O desfecho do que se chamou de "julgamento do século" tem tudo para ser anticlimático. Salvo por um detalhe. Um dos curiosos sentados na platéia sugere novas e futuras emoções: é o jornalista Dominick Dunne, da revista Vanity Fair. Seu primeiro trabalho sobre a morte de Edmond foi exemplo de competência e cautela. Pode-se suspeitar que esteja preparando um livro.

Voz sábia
Três observações de um sábio de Brasília, todas úteis para as cabeças emplumadas da nação petista:
1) Às oito da manhã do dia 2 de janeiro o companheiro Lula tem que abrir a quitanda do Planalto às 8h. Deverá vender pepinos, bananas e rabanetes até as 18h. No dia seguinte, a mesma coisa, por quatro anos. Na quitanda, ele passará 95% de seu tempo vendendo pepinos e rabanetes (ou "matando um leão por dia", como diz FFHH). Se tiver sorte, disporá de 5% do tempo para pensar em mudar o mundo.
2) Antes de abrir a quitanda, banqueiros e empresários acham que o doutor Antônio Palocci Filho é um gênio, porque diz o que eles querem ouvir. No dia 2 de janeiro eles irão à quitanda oferecer pepinos e bananas, interessados em levar rabanetes. Não terão o menor interesse na profundidade do pensamento macroeconômico de Palocci.
3) No dia 2 de janeiro não haverá mais candidatos a ministro. Haverá candidatos preteridos e ressentidos.

Entrevista

Candido Mendes

(74 anos, professor, membro do Conselho Nacional do PSDB, defensor de uma aliança com o PT, chamado de "tucano vermelho".)

- Qual o maior risco para o governo Lula?
- O risco internacional. Hoje um governo pode ser considerado esquerdista, como o dele vem sendo considerado, e isso não tem a menor importância. O que não pode é ficar sob a suspeita de populismo. A indústria da instabilidade conseguiu manter essa suspeita de pé. Não tenho visto uma baixa de guarda e você percebe que essas publicações de bancos continuam influenciando a grande imprensa internacional. Menos do que influenciavam, mas o fenômeno persiste. É preciso enfrentar essa adversidade levando em conta que há nela um ingrediente especulativo. Ganha-se dinheiro dizendo que o governo Lula torna instável a economia brasileira. Ganhou-se dinheiro dizendo que o Brasil seria uma segunda Argentina. Hoje você conversa com as pessoas que vendiam aquele medo e elas nem tocam no assunto. Estão vendendo outro.

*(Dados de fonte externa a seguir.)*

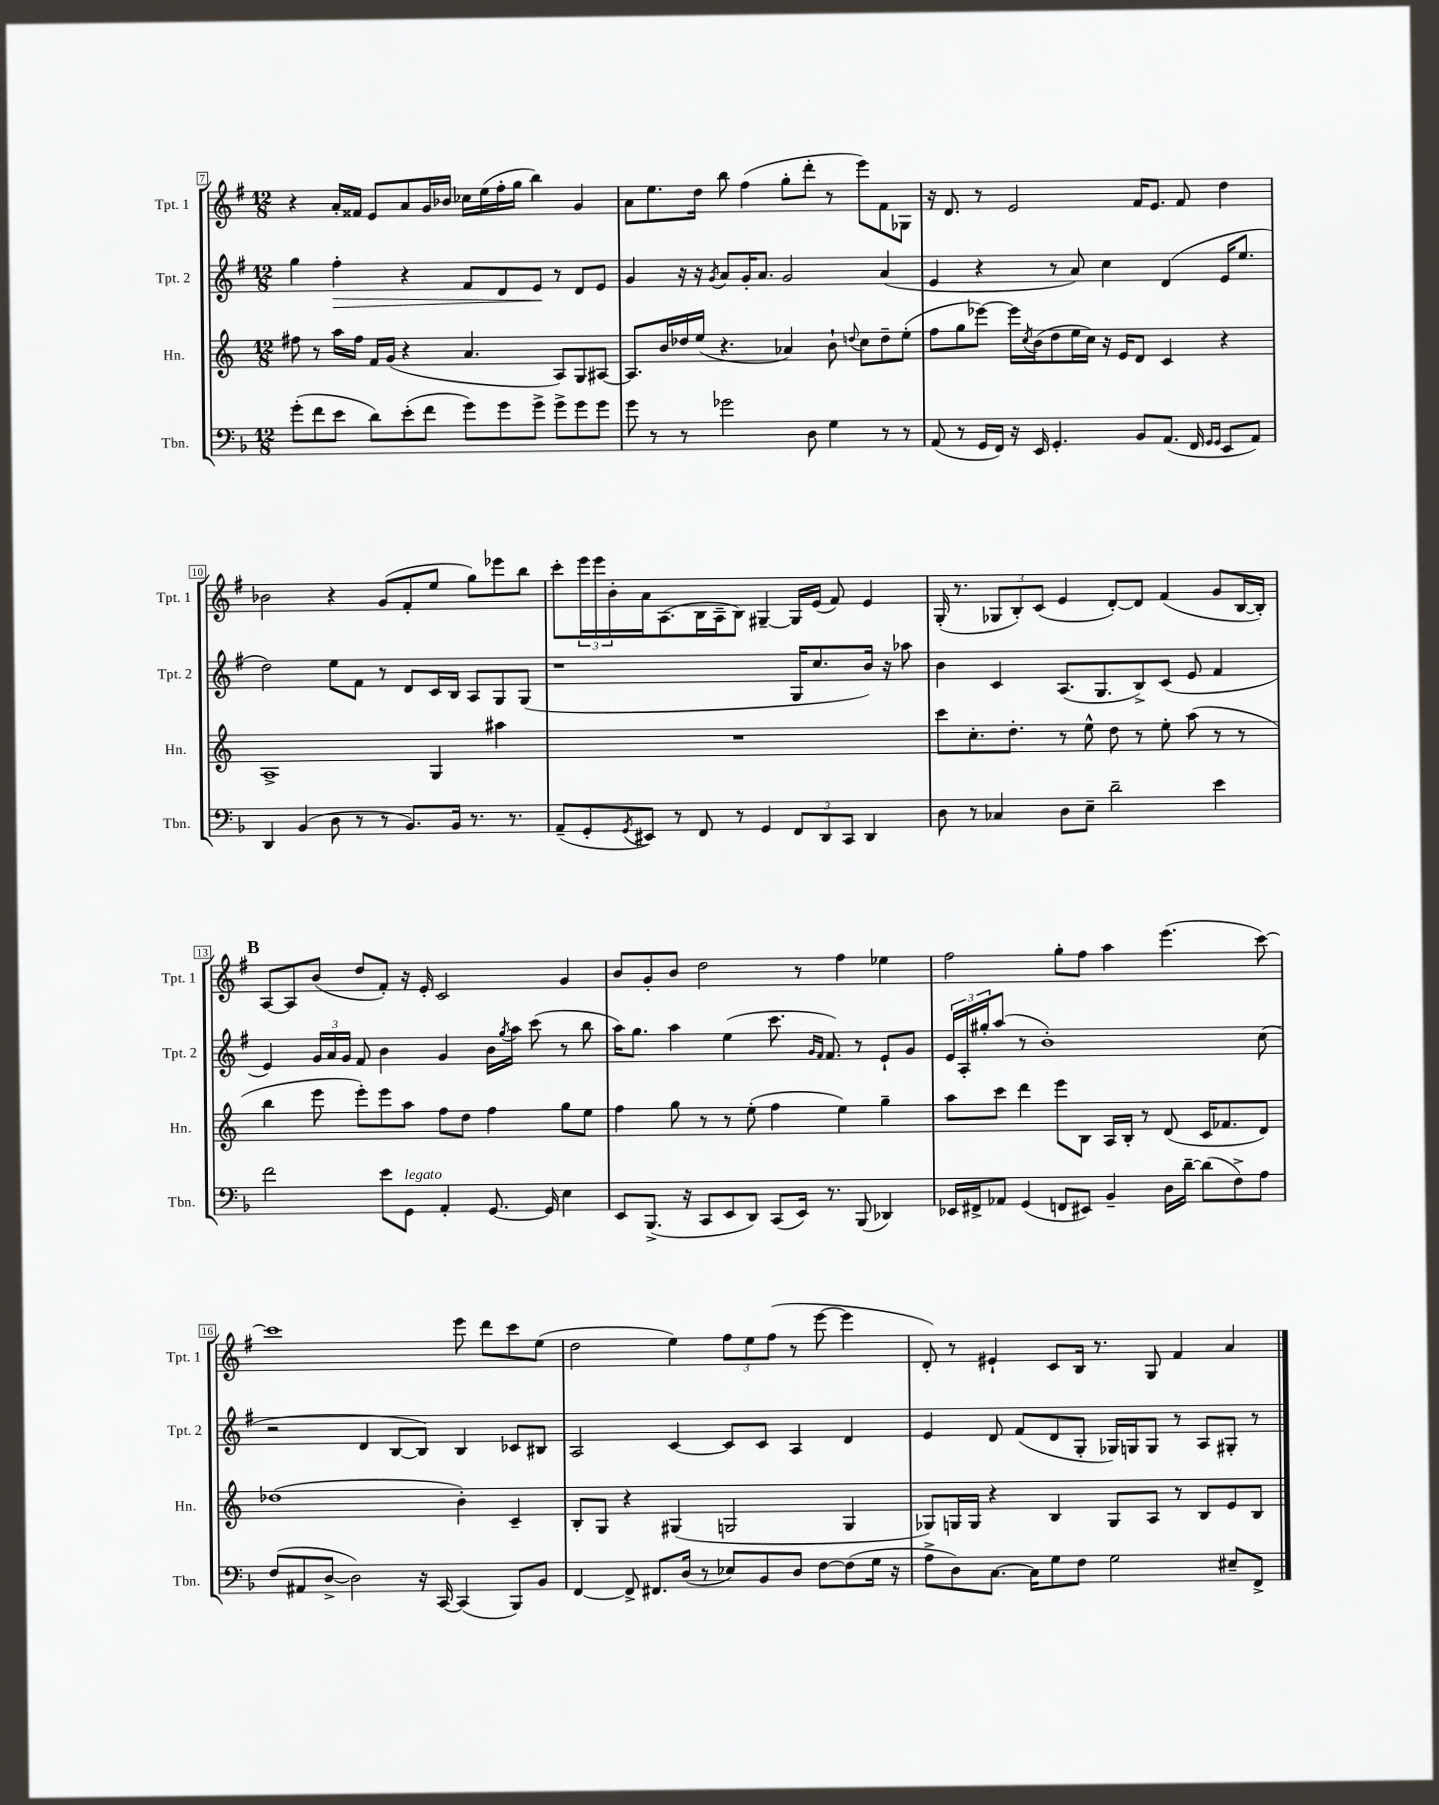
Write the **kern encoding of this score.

- O senhor não está se esquecendo de que Lula também precisa mostrar que não é o essa tal coisa chamada de "populista"?
- Nós podemos ter dificuldade para definir populismo, mas infelizmente o rótulo de populista pode ser colocado nas pessoas sem o mesmo grau de racionalidade. Lula vai a Washington para se encontrar com o presidente George W. Bush. Eu duvido que Bush e sua equipe tenham alguma coisa, por menor que seja, contra o projeto Fome Zero. Pelo contrário, não me surpreenderia que o governo americano apoiasse e até mesmo colaborasse com o Fome Zero. Os governantes americanos sabem que quando o dinheiro é bem aplicado, o social é barato. A maior mudança que Lula oferece é a obsessiva qualidade na aplicação dos recursos sociais. Quando o governo petista mostra que suas administrações municipais e estaduais romperam a "societas celeris" existente entre fiscalizados e fiscalizadores na arrecadação de impostos, os americanos captam a mensagem. Não há nada mais americano, mais antipopulista e, diria mesmo, mais republicano, do que levar quem deve a pagar ao Fisco. O governo Bush não tem motivos para puxar a carta da instabilidade do Brasil. Eu acredito que mesmo aqui, as camadas mais ricas vão comprar, sinceramente, o projeto social do governo.

- O senhor apoiou Lula. Como "tucano vermelho", que balanço faz de FFHH?
- Devemos-lhe a consolidação democrática, a estabilidade monetária e até mesmo o bom humor. Ele deixou a marca social do seu governo para o segundo mandato e, com a crise cambial de 1999, foi apanhado na contramão. Seu projeto ficou inacabado. O PSDB fez o governo da alegria do PFL e agora o PT está condenado a fazer o governo da alegria do pensamento social-democrata do PSDB.